Indeed, demanding perfection in your self-presentation could be blocking partners from entering your sphere. In a recent American Single post, love coach Karin Knoblich explained the phenomenon that holds most single people back from finding a partner: “[Being in love] means we’re getting intimate with another human being who is imperfect … just as we are.” Accepting imperfection and learning to embrace it are necessary parts of committing to a healthy relationship, but if you’re someone who demands perfection from yourself — especially on the outside — it may be no wonder you’ve experienced difficulty in the romance department.
JD Friedman, Psy.D. is a New York City-based clinical psychologist who affirms that within the context of contemporary culture, now is prime time to look at whether an extreme degree of self-focus on your good looks is keeping you from inviting a quality person in. Your gorgeous friend who only attracts jerks? Friedman breaks it down, explaining that many men read a woman’s attractiveness and know they’re up against a lot of competition. “There’s a conventional wisdom among guys that says attractive women are so accustomed to having men bow down to them that you’ll have to act douchey or at the very least, edgy, to get her attention,” he says. Sound familiar to you?
Friedman goes on to explain how an attractive person might be creating their own misfortune in love. Much of a person’s identity is formed when they’re young, based on others’ responses to them. A less attractive person’s identity typically develops around factors such as their personality and intelligence, and it’s likely they’ll develop resilience thanks to having to work harder to get what they want and make a positive impression than a really good-looking person does. They’re also likely to develop what Friedman calls “adaptive priorities” — say, helping others or focusing on their health instead of their beauty — because they’ve developed strength in these areas.
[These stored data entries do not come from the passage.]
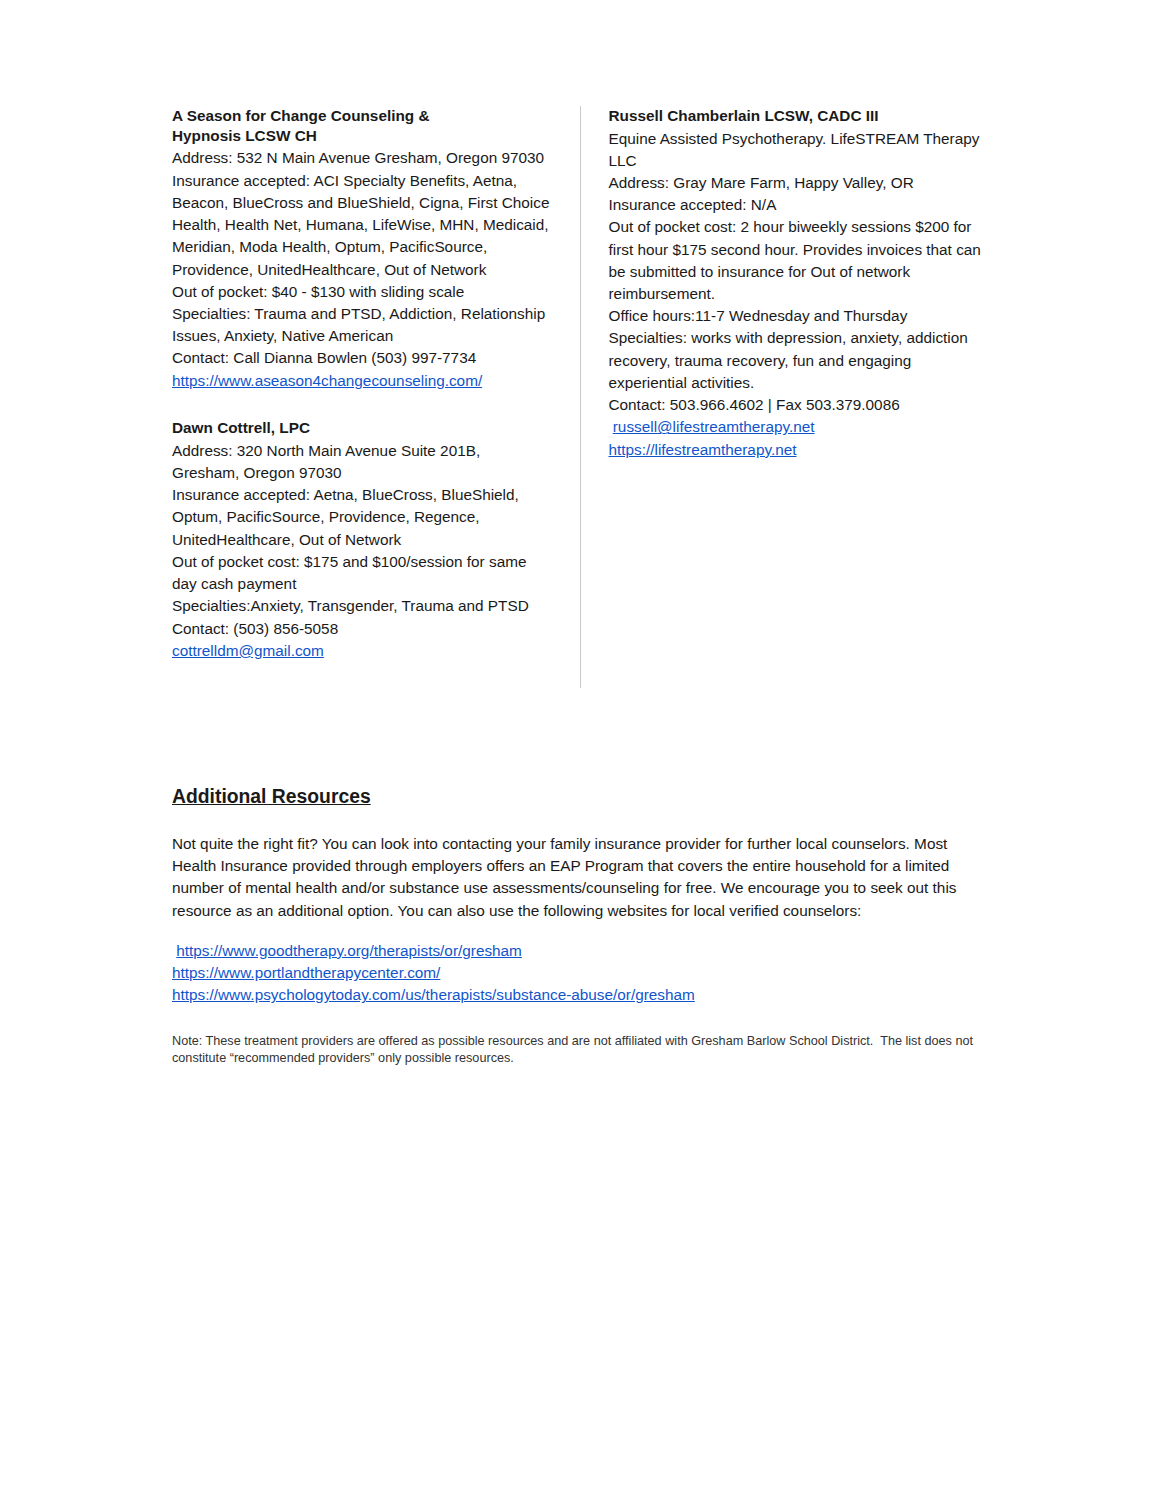A Season for Change Counseling &
Hypnosis LCSW CH
Address: 532 N Main Avenue Gresham, Oregon 97030
Insurance accepted: ACI Specialty Benefits, Aetna, Beacon, BlueCross and BlueShield, Cigna, First Choice Health, Health Net, Humana, LifeWise, MHN, Medicaid, Meridian, Moda Health, Optum, PacificSource, Providence, UnitedHealthcare, Out of Network
Out of pocket: $40 - $130 with sliding scale
Specialties: Trauma and PTSD, Addiction, Relationship Issues, Anxiety, Native American
Contact: Call Dianna Bowlen (503) 997-7734
https://www.aseason4changecounseling.com/
Dawn Cottrell, LPC
Address: 320 North Main Avenue Suite 201B, Gresham, Oregon 97030
Insurance accepted: Aetna, BlueCross, BlueShield, Optum, PacificSource, Providence, Regence, UnitedHealthcare, Out of Network
Out of pocket cost: $175 and $100/session for same day cash payment
Specialties:Anxiety, Transgender, Trauma and PTSD
Contact: (503) 856-5058
cottrelldm@gmail.com
Russell Chamberlain LCSW, CADC III
Equine Assisted Psychotherapy. LifeSTREAM Therapy LLC
Address: Gray Mare Farm, Happy Valley, OR
Insurance accepted: N/A
Out of pocket cost: 2 hour biweekly sessions $200 for first hour $175 second hour. Provides invoices that can be submitted to insurance for Out of network reimbursement.
Office hours:11-7 Wednesday and Thursday
Specialties: works with depression, anxiety, addiction recovery, trauma recovery, fun and engaging experiential activities.
Contact: 503.966.4602 | Fax 503.379.0086
russell@lifestreamtherapy.net
https://lifestreamtherapy.net
Additional Resources
Not quite the right fit? You can look into contacting your family insurance provider for further local counselors. Most Health Insurance provided through employers offers an EAP Program that covers the entire household for a limited number of mental health and/or substance use assessments/counseling for free. We encourage you to seek out this resource as an additional option. You can also use the following websites for local verified counselors:
https://www.goodtherapy.org/therapists/or/gresham
https://www.portlandtherapycenter.com/
https://www.psychologytoday.com/us/therapists/substance-abuse/or/gresham
Note: These treatment providers are offered as possible resources and are not affiliated with Gresham Barlow School District. The list does not constitute “recommended providers” only possible resources.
But for a very good-looking person, things usually come easier. “I compare attractive people to star athletes,” Friedman says, because both are praised and reinforced for how well they show. Their sense of self and identity become so centered on how they perform externally that very little internal work — reflection, kindness, introspection — is ever demanded of them, and they’re rarely given much reason to develop the psychological and emotional substance that’s so crucial to bonding authentically and deeply with another person.
Sure, the slimmer version of myself might draw more attention, but after years of observing, I see that’s probably more due to my openness and my animated expression when I feel hot in my body than others’ actual interest in me. As I age — and as we all pay more attention to how we perform in relationships — self-acceptance and self-esteem grow thanks to how much concern we show others. And when we’re really, truly content with who we are, that’s when we invite a healthy, loving partner into our lives. Maybe the most important change we can make doesn’t actually start with the person in the mirror. We show our best selves when beauty radiates from the heart and shows others how important they are to us.
Thanks for a beautiful dinner, Mrs. P.